··· Texte cité ···

J’arrivais de Guernesey, mardi, et débarquais à Cherbourg sous une pluie battante. Les gabelous nous rangèrent sur le pont.
Un premier sbire s’avança, plein de morgue, et m’ordonna, sous menaces, de déclarer une foule de denrées auxquelles je n’avais jamais songé. Puis, satisfait de son examen, il me désigna mon suroît roulé.
« Et qu’est-ce qu’il y a là-dedans ? dit-il.
– Deux livres anglais. (C’étaient Dante and his Circle, de Rossetti – un livre auquel je tiens beaucoup, pour plusieurs raisons – et Evan Harrington de George Meredith.)
– Passez, » dit-il.
Alors, un second sbire s’interposa.
« Montrez les livres ! » hurla le second sbire.
J’interrogeai timidement :
« Est-ce que les livres payent ?
– Montrez les livres ! » hurla le sbire.
Je tendis mon cher Rossetti sous la pluie. Le goujat le tripota, le secoua, y marqua ses doigts, et s’écria triomphalement, en appelant ses camarades du regard :
« Ce n’est pas de l’anglais, c’est de l’italien !

··· Données affichées ···

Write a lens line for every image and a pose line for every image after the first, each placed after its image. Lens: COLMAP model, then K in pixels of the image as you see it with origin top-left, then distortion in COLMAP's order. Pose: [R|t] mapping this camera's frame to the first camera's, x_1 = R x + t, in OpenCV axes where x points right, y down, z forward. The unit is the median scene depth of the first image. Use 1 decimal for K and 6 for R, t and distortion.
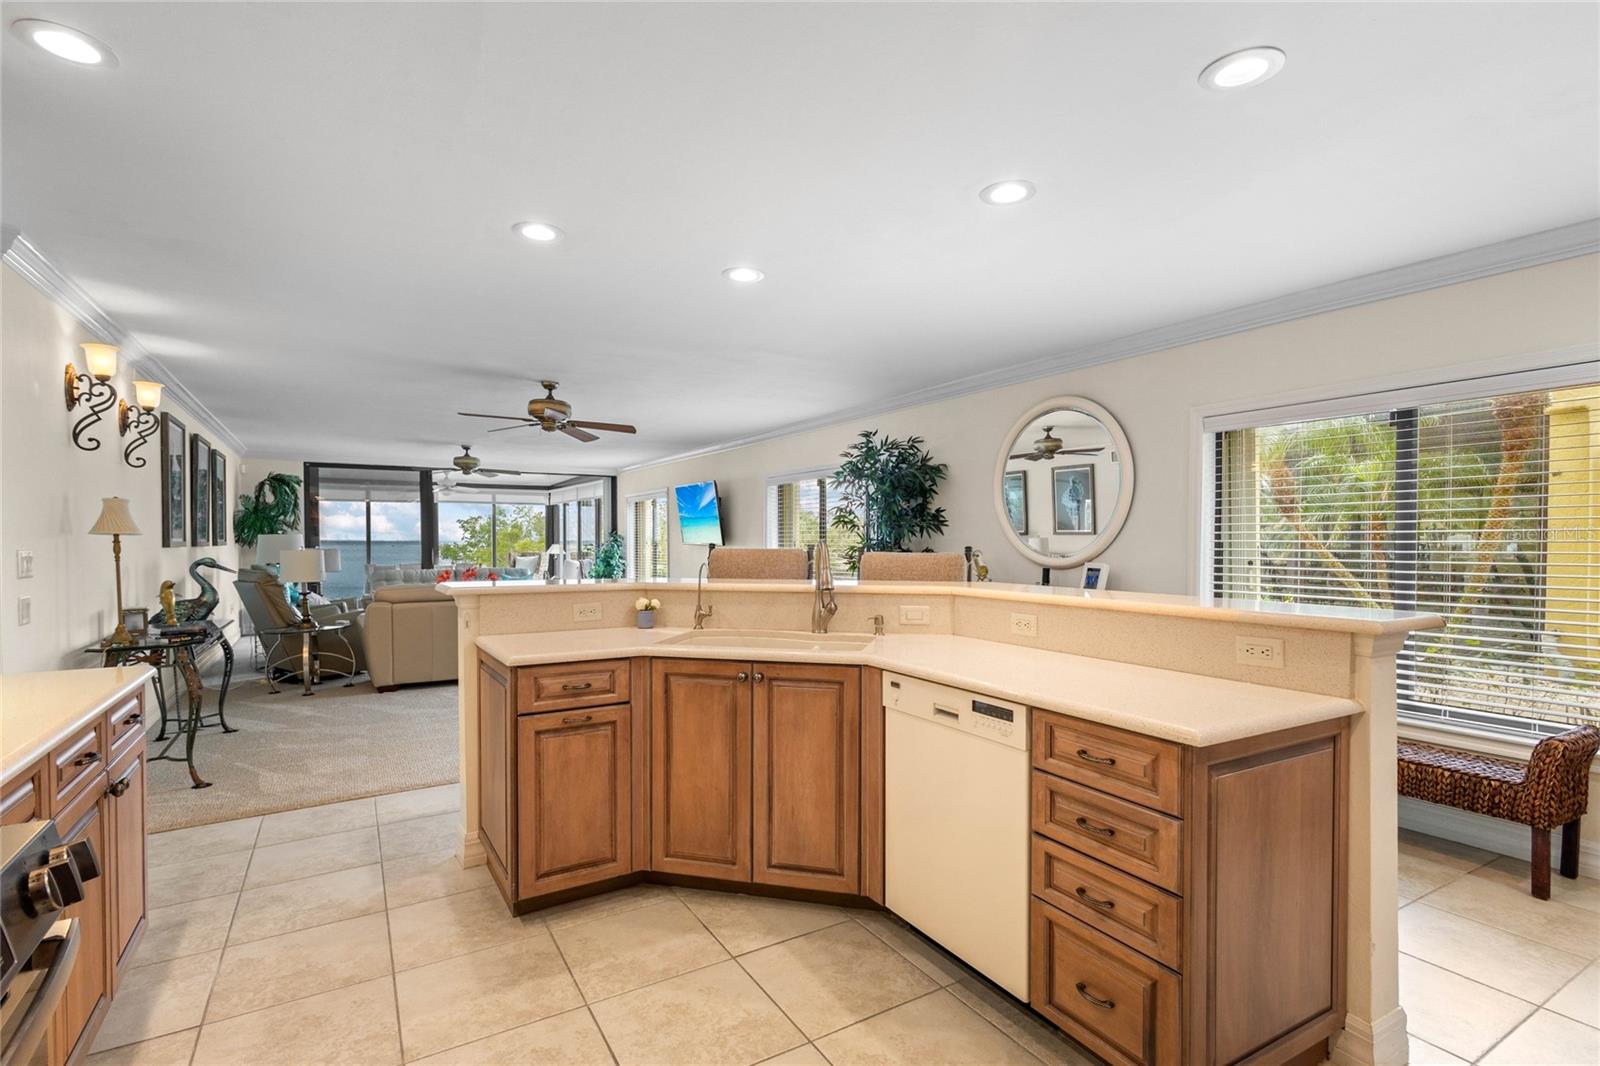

···

▶ _Consigne_
Pour chaque affirmation ci-dessous, dites si elle concorde avec le texte sur l'arrivée à Cherbourg. Répondez par oui ou par non en citant mot pour mot les termes du texte qui tranchent.
1. Le débarquement à Cherbourg se fait par beau temps.
2. Le premier sbire laisse passer le voyageur après avoir appris que le suroît contient deux livres anglais.
3. Le livre de Rossetti est tendu sous la pluie.

▶ _Corrigé_
1. Non : « sous une pluie battante ».
2. Oui : « Passez, » dit-il.
3. Oui : « Je tendis mon cher Rossetti sous la pluie. »